= Requirement 1 =
In the text on neutrino self-interactions, who rebutted Manohar's claim that such interactions would hinder neutrino escape from the proto-neutron star?

----- Document text

The weakness of neutrinos makes them powerful [1–3]. Because of their near-lack of particle properties, they are a sensitive probe of new physics. Because of their high abundance, they are a sensitive probe of cosmology. And because of their penetrating power, they are a sensitive probe of dense sources in astrophysics. Increasingly, progress in one area connects to the others, especially for testing novel-physics scenarios.

An important example is neutrinos with enhanced self-interactions (νSI, also known as secret interactions as they affect only neutrinos) [4–41], reviewed in Ref. [42]. Laboratory probes allow strong νSI—orders of magnitude stronger than weak interactions—and these have been invoked to explain various anomalies [43–50]. Cosmological probes also allow strong νSI, such that early universe physics could be substantially changed. Future astrophysical probes, for example, those based on high-energy neutrino propagation through the cosmic neutrino background, will be sensitive to νSI [34,36,51].

In principle, core-collapse supernovae should be a powerful probe of νSI, as the high neutrino densities (≳1036  cm-3) would cause frequent ν−ν scattering (even standard model self scattering is non-negligible in supernovae [52–54]). But 35 years after SN 1987A [55–59], we still lack robust observables. The claim by Manohar [60] that νSI would hinder neutrino escape from the proto-neutron star (PNS) was rebutted by Dicus et al. [61]; we discuss both papers below. Other constraints are weak, have large uncertainties, or rely on future data [6,25–28]. Nevertheless, it is easy to worry that the effects of νSI could be large enough to alter our deductions about neutrinos and supernovae. New work is needed.

In this Letter, we reexamine this problem, producing a major first step and a roadmap for the next ones. We show that for strong νSI, even self-scattering outside the PNS leads to a tightly coupled, expanding neutrino fluid. There are two possible cases for the outflow—a burst or a steady-state wind—and further work is needed to decide when each obtains. In the burst-outflow case, the observed neutrino signal duration is a powerful, model-independent probe of νSI. The neutrino fluid would have a radial extent much greater than the PNS, with individual neutrinos moving in all directions. When decoupling begins, at a time that depends on the νSI strength, neutrinos would free-stream towards the Earth from the whole extended fluid, leading to a longer signal than observed for SN1987A. In the wind-outflow case, decoupling would take place much closer to the PNS. We will explore this separately, though here we note promising ideas.

Figure 1 previews our results for the burst-outflow case, which we focus on In this first paper. In the following, we review supernova neutrino emission, discuss the impact of νSI, calculate how they affect the signal duration, contrast this with SN 1987A data, and conclude by outlining future directions. Our approach is simple but conservative, aiming for factor-two precision. In the Supplemental Material [62] that includes Refs. [63–85], we show more detailed calculations and assess the impact of our assumptions.

----------
----- Data for processing

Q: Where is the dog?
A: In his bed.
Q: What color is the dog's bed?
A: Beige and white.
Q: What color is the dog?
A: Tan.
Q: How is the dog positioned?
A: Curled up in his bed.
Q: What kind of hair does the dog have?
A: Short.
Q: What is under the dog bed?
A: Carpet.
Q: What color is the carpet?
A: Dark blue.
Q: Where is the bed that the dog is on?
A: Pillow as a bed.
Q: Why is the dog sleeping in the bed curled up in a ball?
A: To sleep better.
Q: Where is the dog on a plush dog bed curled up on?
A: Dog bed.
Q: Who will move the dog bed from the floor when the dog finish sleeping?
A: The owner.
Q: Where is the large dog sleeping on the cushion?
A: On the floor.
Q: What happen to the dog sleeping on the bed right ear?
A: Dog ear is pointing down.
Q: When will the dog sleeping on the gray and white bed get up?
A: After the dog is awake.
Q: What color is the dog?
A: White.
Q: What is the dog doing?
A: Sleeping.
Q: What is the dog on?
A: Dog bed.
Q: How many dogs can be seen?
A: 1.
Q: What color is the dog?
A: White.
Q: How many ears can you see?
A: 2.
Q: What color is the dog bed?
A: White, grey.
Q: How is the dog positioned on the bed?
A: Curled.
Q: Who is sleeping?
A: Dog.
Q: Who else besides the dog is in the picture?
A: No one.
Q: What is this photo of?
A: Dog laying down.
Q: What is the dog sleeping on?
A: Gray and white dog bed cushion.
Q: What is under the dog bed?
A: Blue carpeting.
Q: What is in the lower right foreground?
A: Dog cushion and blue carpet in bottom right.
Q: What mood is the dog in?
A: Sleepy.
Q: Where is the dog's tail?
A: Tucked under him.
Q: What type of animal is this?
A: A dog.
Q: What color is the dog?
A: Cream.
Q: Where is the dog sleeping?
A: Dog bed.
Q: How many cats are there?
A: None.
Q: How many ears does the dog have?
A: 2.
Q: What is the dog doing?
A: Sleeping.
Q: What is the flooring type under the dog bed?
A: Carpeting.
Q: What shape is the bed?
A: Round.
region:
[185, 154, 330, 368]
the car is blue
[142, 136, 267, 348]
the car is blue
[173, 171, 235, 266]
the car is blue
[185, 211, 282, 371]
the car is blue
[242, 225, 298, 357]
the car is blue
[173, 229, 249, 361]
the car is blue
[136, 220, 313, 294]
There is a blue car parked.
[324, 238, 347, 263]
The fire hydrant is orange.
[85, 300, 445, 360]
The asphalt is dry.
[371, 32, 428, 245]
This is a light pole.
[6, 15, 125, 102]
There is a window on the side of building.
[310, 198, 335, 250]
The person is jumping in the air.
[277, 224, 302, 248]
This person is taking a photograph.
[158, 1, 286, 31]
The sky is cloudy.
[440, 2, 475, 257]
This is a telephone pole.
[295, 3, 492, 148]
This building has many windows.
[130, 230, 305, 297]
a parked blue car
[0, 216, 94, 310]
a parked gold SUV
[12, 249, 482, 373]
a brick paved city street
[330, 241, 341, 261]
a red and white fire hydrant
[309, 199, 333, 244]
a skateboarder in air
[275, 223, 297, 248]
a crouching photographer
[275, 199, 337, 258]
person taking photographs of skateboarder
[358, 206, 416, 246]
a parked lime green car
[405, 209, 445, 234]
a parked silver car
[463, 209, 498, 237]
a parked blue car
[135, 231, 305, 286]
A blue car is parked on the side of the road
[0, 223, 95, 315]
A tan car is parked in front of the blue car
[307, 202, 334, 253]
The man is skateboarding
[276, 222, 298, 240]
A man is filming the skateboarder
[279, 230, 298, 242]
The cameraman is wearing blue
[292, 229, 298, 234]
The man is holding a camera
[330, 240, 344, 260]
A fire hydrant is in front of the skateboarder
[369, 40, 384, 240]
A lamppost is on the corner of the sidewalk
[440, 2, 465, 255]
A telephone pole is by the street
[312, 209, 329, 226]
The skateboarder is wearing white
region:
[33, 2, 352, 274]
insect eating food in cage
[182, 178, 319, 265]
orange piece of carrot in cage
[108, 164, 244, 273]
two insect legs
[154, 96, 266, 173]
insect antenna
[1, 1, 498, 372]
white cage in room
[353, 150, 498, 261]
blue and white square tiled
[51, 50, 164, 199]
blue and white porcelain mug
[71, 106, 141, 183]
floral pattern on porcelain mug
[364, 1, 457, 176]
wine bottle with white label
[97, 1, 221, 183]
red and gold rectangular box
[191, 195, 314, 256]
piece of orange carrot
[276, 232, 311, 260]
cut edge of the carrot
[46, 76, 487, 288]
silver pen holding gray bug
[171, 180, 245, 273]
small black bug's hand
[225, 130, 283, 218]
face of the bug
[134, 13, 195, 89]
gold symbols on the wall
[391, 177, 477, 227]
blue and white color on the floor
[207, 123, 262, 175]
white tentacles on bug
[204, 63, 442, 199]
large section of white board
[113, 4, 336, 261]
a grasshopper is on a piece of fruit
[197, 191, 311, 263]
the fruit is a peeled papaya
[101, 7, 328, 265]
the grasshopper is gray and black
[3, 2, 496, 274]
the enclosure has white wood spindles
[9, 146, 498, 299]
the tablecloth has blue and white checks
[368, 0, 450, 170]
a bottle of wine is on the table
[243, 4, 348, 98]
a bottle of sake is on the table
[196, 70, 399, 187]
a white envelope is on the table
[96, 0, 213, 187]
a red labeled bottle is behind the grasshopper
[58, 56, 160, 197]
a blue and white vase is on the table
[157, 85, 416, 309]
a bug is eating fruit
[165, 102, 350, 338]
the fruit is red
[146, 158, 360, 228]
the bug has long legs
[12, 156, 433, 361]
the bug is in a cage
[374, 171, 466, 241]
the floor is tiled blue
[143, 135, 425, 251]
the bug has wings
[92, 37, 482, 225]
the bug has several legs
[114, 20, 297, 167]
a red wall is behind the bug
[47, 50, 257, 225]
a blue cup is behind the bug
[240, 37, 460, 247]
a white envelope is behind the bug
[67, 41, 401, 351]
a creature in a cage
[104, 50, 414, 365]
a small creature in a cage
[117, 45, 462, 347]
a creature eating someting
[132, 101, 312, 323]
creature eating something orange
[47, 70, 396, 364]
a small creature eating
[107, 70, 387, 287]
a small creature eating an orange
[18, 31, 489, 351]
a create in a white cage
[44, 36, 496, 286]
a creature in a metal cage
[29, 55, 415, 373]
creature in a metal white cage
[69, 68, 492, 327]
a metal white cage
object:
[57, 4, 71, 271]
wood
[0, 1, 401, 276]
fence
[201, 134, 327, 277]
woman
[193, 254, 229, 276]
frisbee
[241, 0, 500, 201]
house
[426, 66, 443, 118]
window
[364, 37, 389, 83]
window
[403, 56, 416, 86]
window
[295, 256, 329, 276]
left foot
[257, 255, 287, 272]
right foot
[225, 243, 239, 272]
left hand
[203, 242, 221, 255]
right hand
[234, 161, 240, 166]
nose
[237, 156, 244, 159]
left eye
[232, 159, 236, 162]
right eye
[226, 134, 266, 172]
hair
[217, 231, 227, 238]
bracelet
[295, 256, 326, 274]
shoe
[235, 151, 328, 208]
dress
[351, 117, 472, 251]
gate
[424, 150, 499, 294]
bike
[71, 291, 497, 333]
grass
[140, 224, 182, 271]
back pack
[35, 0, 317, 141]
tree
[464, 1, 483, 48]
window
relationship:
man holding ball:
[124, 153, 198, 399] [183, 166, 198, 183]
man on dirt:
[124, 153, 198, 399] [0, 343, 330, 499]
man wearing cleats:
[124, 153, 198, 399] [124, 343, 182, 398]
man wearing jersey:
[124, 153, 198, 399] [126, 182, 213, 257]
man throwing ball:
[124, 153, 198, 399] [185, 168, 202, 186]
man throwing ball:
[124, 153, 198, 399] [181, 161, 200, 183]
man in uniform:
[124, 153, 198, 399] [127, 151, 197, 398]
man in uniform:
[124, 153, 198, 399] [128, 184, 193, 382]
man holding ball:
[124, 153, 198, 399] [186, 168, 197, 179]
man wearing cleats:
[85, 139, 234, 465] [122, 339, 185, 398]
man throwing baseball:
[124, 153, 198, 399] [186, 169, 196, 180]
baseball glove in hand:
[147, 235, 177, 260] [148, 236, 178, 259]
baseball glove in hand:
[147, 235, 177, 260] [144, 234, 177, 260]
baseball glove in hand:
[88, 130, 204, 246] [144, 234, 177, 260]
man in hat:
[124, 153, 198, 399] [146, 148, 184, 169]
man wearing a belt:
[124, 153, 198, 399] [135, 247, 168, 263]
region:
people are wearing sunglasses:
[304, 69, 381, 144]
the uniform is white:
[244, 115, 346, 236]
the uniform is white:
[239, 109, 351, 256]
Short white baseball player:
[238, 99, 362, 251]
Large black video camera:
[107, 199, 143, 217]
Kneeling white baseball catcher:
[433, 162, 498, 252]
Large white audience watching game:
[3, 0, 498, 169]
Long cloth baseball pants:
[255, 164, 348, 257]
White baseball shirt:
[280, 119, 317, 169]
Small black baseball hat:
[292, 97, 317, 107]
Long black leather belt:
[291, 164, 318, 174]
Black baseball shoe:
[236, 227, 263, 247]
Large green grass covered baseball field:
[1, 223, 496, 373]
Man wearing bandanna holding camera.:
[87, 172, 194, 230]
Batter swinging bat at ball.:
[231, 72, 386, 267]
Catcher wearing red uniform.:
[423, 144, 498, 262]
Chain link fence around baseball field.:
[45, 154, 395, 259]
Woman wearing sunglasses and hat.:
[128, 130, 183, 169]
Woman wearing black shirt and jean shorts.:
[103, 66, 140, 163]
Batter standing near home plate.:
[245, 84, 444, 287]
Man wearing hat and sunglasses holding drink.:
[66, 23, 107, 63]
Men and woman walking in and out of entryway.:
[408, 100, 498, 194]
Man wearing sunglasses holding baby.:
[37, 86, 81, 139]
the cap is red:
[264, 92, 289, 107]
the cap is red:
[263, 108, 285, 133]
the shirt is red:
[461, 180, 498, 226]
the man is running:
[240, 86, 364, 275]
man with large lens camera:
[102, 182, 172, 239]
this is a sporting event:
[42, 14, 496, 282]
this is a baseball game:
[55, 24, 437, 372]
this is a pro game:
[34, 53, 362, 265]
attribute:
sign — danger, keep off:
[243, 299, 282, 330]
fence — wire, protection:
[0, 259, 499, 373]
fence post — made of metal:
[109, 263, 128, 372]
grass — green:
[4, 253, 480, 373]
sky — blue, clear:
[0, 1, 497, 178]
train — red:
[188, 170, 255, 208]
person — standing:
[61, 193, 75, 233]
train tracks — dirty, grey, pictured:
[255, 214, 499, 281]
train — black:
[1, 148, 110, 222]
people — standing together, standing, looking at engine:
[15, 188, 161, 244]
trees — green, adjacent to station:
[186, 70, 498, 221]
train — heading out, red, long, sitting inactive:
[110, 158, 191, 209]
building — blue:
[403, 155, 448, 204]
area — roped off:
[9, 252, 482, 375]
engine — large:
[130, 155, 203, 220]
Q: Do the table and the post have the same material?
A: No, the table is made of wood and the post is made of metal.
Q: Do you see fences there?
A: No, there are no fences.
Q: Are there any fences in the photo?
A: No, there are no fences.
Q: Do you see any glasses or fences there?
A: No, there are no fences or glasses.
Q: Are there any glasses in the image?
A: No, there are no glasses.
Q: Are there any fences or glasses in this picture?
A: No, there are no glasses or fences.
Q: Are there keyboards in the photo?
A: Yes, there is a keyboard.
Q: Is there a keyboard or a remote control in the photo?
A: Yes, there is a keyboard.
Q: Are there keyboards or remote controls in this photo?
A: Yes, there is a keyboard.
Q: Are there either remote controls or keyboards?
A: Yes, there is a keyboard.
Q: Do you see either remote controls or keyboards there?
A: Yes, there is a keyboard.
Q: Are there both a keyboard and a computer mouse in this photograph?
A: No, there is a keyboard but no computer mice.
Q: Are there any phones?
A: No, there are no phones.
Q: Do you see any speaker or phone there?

----------

= Requirement 2 =
Copy the records from the line containing "Q: Are there keyboards or" through the end of the records, inclusive.

= Task output 1 =
Dicus et al.

= Task output 2 =
Q: Are there keyboards or remote controls in this photo?
A: Yes, there is a keyboard.
Q: Are there either remote controls or keyboards?
A: Yes, there is a keyboard.
Q: Do you see either remote controls or keyboards there?
A: Yes, there is a keyboard.
Q: Are there both a keyboard and a computer mouse in this photograph?
A: No, there is a keyboard but no computer mice.
Q: Are there any phones?
A: No, there are no phones.
Q: Do you see any speaker or phone there?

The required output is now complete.